Start of Data shown

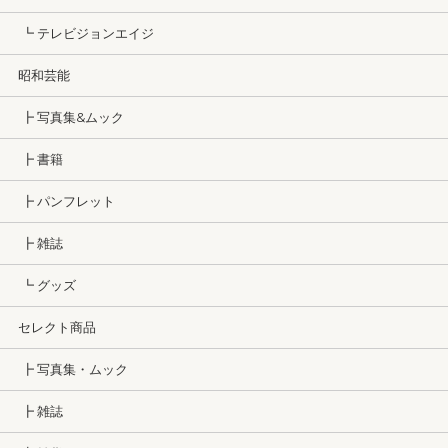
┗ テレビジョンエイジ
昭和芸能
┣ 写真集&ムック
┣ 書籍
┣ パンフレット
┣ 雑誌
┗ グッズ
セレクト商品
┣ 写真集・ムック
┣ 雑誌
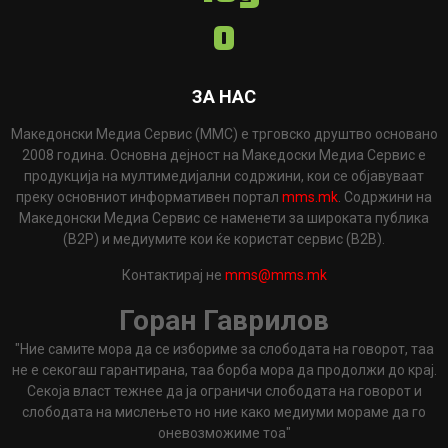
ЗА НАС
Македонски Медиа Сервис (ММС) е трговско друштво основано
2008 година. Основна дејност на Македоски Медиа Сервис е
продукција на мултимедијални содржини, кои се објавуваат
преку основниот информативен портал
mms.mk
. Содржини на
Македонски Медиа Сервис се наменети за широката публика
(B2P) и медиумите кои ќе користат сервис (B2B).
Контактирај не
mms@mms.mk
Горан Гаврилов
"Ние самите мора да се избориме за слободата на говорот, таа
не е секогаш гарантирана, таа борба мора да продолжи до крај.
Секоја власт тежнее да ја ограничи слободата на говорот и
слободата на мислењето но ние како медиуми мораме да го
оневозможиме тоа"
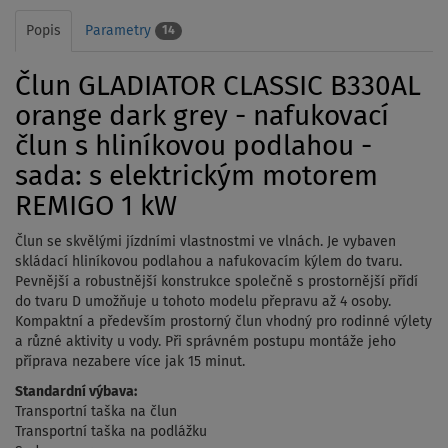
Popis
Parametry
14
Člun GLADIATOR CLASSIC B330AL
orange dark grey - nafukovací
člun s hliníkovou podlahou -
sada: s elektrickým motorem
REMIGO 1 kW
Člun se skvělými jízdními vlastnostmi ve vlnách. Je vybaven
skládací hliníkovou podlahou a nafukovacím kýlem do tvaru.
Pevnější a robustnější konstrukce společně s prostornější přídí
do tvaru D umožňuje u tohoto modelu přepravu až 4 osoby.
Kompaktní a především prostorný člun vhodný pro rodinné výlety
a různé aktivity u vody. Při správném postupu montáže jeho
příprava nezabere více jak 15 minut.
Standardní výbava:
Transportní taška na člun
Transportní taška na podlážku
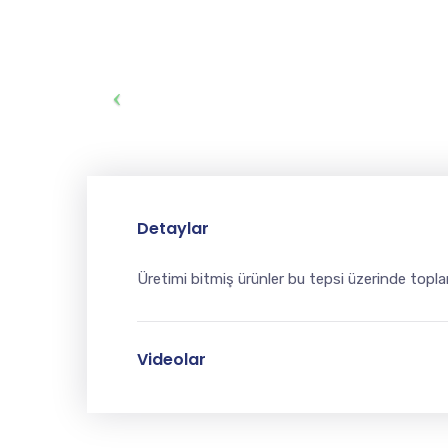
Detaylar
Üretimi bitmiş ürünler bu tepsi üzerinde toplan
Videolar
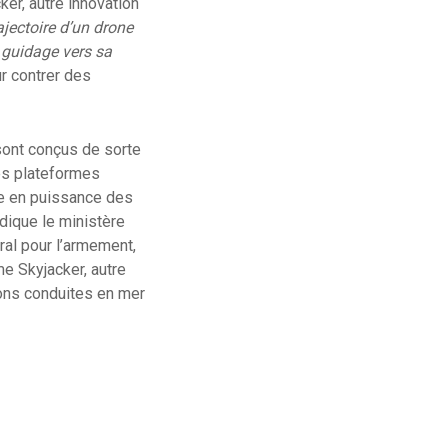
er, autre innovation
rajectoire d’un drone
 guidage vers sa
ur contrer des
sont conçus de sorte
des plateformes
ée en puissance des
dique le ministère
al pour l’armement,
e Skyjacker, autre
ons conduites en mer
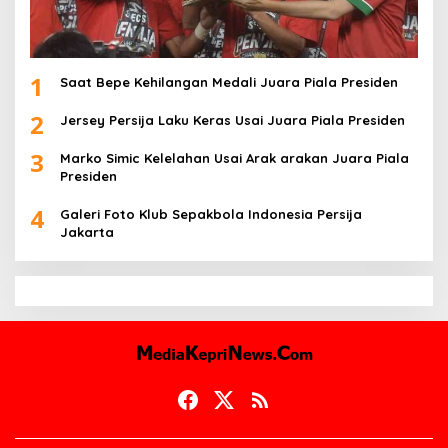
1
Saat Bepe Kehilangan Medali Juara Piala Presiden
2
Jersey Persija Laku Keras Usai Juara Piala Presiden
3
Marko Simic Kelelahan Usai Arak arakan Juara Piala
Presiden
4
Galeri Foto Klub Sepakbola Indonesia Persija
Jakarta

End of Data shown

▸ **Description of the task**
Quote the records above in full, dropping each picture.

▸ **Task result**
┗ テレビジョンエイジ
昭和芸能
┣ 写真集&ムック
┣ 書籍
┣ パンフレット
┣ 雑誌
┗ グッズ
セレクト商品
┣ 写真集・ムック
┣ 雑誌
ЗА НАС
Македонски Медиа Сервис (ММС) е трговско друштво основано
2008 година. Основна дејност на Македоски Медиа Сервис е
продукција на мултимедијални содржини, кои се објавуваат
преку основниот информативен портал
mms.mk
. Содржини на
Македонски Медиа Сервис се наменети за широката публика
(B2P) и медиумите кои ќе користат сервис (B2B).
Контактирај не
mms@mms.mk
Горан Гаврилов
"Ние самите мора да се избориме за слободата на говорот, таа
не е секогаш гарантирана, таа борба мора да продолжи до крај.
Секоја власт тежнее да ја ограничи слободата на говорот и
слободата на мислењето но ние како медиуми мораме да го
оневозможиме тоа"
Popis
Parametry
14
Člun GLADIATOR CLASSIC B330AL
orange dark grey - nafukovací
člun s hliníkovou podlahou -
sada: s elektrickým motorem
REMIGO 1 kW
Člun se skvělými jízdními vlastnostmi ve vlnách. Je vybaven
skládací hliníkovou podlahou a nafukovacím kýlem do tvaru.
Pevnější a robustnější konstrukce společně s prostornější přídí
do tvaru D umožňuje u tohoto modelu přepravu až 4 osoby.
Kompaktní a především prostorný člun vhodný pro rodinné výlety
a různé aktivity u vody. Při správném postupu montáže jeho
příprava nezabere více jak 15 minut.
Standardní výbava:
Transportní taška na člun
Transportní taška na podlážku
Detaylar
Üretimi bitmiş ürünler bu tepsi üzerinde toplan
Videolar
er, autre innovation
rajectoire d’un drone
 guidage vers sa
ur contrer des
sont conçus de sorte
des plateformes
ée en puissance des
dique le ministère
al pour l’armement,
e Skyjacker, autre
ons conduites en mer
1
Saat Bepe Kehilangan Medali Juara Piala Presiden
2
Jersey Persija Laku Keras Usai Juara Piala Presiden
3
Marko Simic Kelelahan Usai Arak arakan Juara Piala
Presiden
4
Galeri Foto Klub Sepakbola Indonesia Persija
Jakarta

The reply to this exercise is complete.